Yeah, that's pretty much the process. Fill a 5 gallon bucket about 1/3 to 1/2 full with sand, take the garden hose and shove it down into the sand and fill the bucket with water, swirl it around with your hands, gently tip the bucket to let the dirty water run off without dumping the sand, repeat again and again until the water runs clear. Empty the cleaned sand into your tank or another container and start on the next batch. It takes a lot of time and is a lot of work but it is worth it in the end. I used play sand and didn't have hardly any clouding in the 4 tanks I have used sand in. PFS should be cleaner than the play sand so should clean up quicker.

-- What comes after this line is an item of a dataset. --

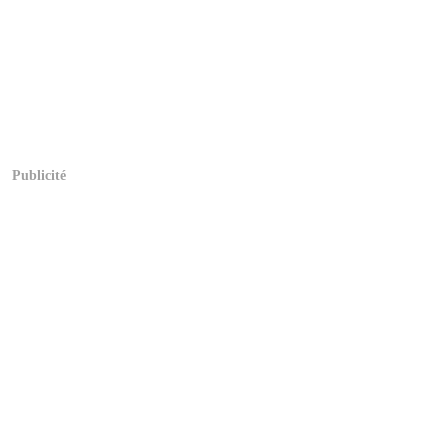
Publicité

I don't buffer my water so can't help you on your other question but I do know lots of people mix crushed coral into their substrate to raise the Ph. Not sure on the puka shells.


----------



## Guest (Jan 6, 2011)

lol i dont have a 5 gallon bucket or a garden hose... i live in an apartment complex i have an 18 gallon tub (12 gallons realistically) and a 2 gallon bucket i use.. i guess maybe putting alot of sand in the 12 gallon bucket in the bathtub would work.. then jus tip that... sounds like a *************** but thats probly gonna be my fastest way... it took forever in the 2 gallon bucket and i didnt even really wash it that good and it was only cloudy for like a day....and puka shell is basically just little seashells.. looks pretty cool.. i got it at petsmart then couldnt find it again when i went back to get more so i jus got the crushed coral...


----------



## DJRansome (Oct 29, 2005)

To do the same thing in a bathtub you would put the bucket under the faucet and let it run full blast for 15 minutes straight. Then check it and see if the water is running clear.

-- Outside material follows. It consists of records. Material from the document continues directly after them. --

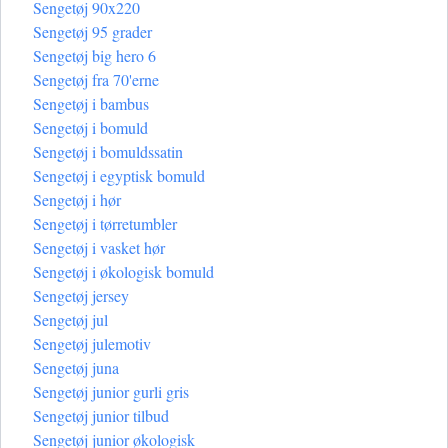
Sengetøj 90x220
Sengetøj 95 grader
Sengetøj big hero 6
Sengetøj fra 70'erne
Sengetøj i bambus
Sengetøj i bomuld
Sengetøj i bomuldssatin
Sengetøj i egyptisk bomuld
Sengetøj i hør
Sengetøj i tørretumbler
Sengetøj i vasket hør
Sengetøj i økologisk bomuld
Sengetøj jersey
Sengetøj jul
Sengetøj julemotiv
Sengetøj juna
Sengetøj junior gurli gris
Sengetøj junior tilbud
Sengetøj junior økologisk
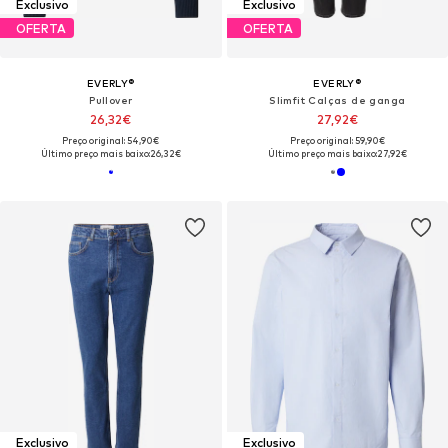
Exclusivo
Exclusivo
OFERTA
OFERTA
EVERLY®
EVERLY®
Pullover
Slimfit Calças de ganga
26,32€
27,92€
Preço original: 54,90€
Preço original: 59,90€
Último preço mais baixo:
26,32€
Último preço mais baixo:
27,92€
Exclusivo
Exclusivo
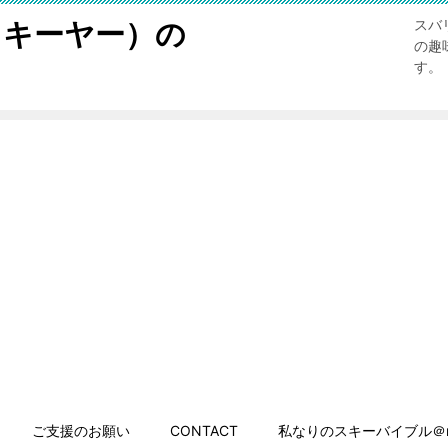
スキーヤー）の
スバ
の趣
す。
ご支援のお願い
CONTACT
私なりのスキーバイブル＠n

Be sure to warm the substrate before adding to the tank.


----------



## Guest (Jan 7, 2011)

so use hot/warm water? only thing thats gonna suck about that is my tub drains really slowly... but whatever it should work... any thoughts on mixing the crushed coral and puka shell with the pool filter sand? i appreciate all your guys help


----------



## DJRansome (Oct 29, 2005)

Use cold water for the rinsing, and then warm water when you are ready to put it in the tank to warm it up. I use my thermometer...why not?

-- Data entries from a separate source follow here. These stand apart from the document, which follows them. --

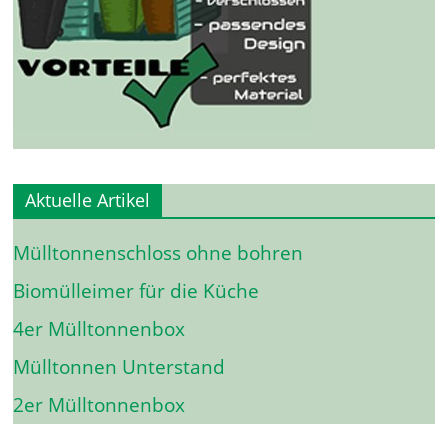
Aktuelle Artikel
Mülltonnenschloss ohne bohren
Biomülleimer für die Küche
4er Mülltonnenbox
Mülltonnen Unterstand
2er Mülltonnenbox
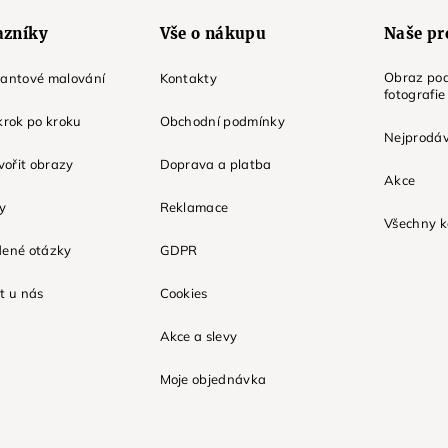
azníky
Vše o nákupu
Naše pr
Obraz pod
mantové malování
Kontakty
fotografie
krok po kroku
Obchodní podmínky
Nejprodáv
tvořit obrazy
Doprava a platba
Akce
ky
Reklamace
Všechny k
dené otázky
GDPR
t u nás
Cookies
Akce a slevy
Moje objednávka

I would not mix anything into it. The African Rift lakes do not have puka and coral. The calcium you are adding does not dissolve fast enough to do much for your pH or your buffer. And the two textures can only make vacuuming more challenging.

Get the super in there to fix the drain, LOL!


----------



## Guest (Jan 8, 2011)

im not supposed to have any pets... lol since i have 5 fish tanks a turtle tank and 2 cats at the moment.. i try not to call them for ****.. im kinda cool with the maintenance guy thou cuz im always like well gimme the part and ill do it myself so he likes me... still im not tryin to get evicted cuz of my cats.. i doubt theyd care about the fish tanks....and yea ill return the crushed coral tomorrow.. gonna change all this stuff 2moro... then attempt to build a stand for a 55 gallon that i bought for my friend off craigslist so i can give him all my Mbunas... tank should look sweet i got a 15 pack of ceramic cave rocks and im gonna use some of the regular rocks i have in there now.. jus keeping all the peacocks, haps and lethrinops... actually picked up a whole bunch of eureka red fry and a breeding group of black fin lethrinops that im sure wont breed until i get all the mean mbunas out of the tank and theres alot more room in there... also got a few Enantiopus melanogenys fry hope they grow out.. cuz the sand sifting is pretty cool... ill let you guys know how it goes and take pics.. thanks for all your help


----------



## Guest (Jan 12, 2011)

heres some pics guys thanx for the help


----------



## theoryguru (Oct 11, 2011)

btw, It would take volumes and years but try to rinse the sand outside you don't want the sand and residue in the plumbing/pipes at home.


----------



## Guest (Feb 22, 2012)

wow this is an old thread lol my tank looks so different now lmao and i live in an apartment complex and sand goes in the plumbing all the time and i have never had a problem


----------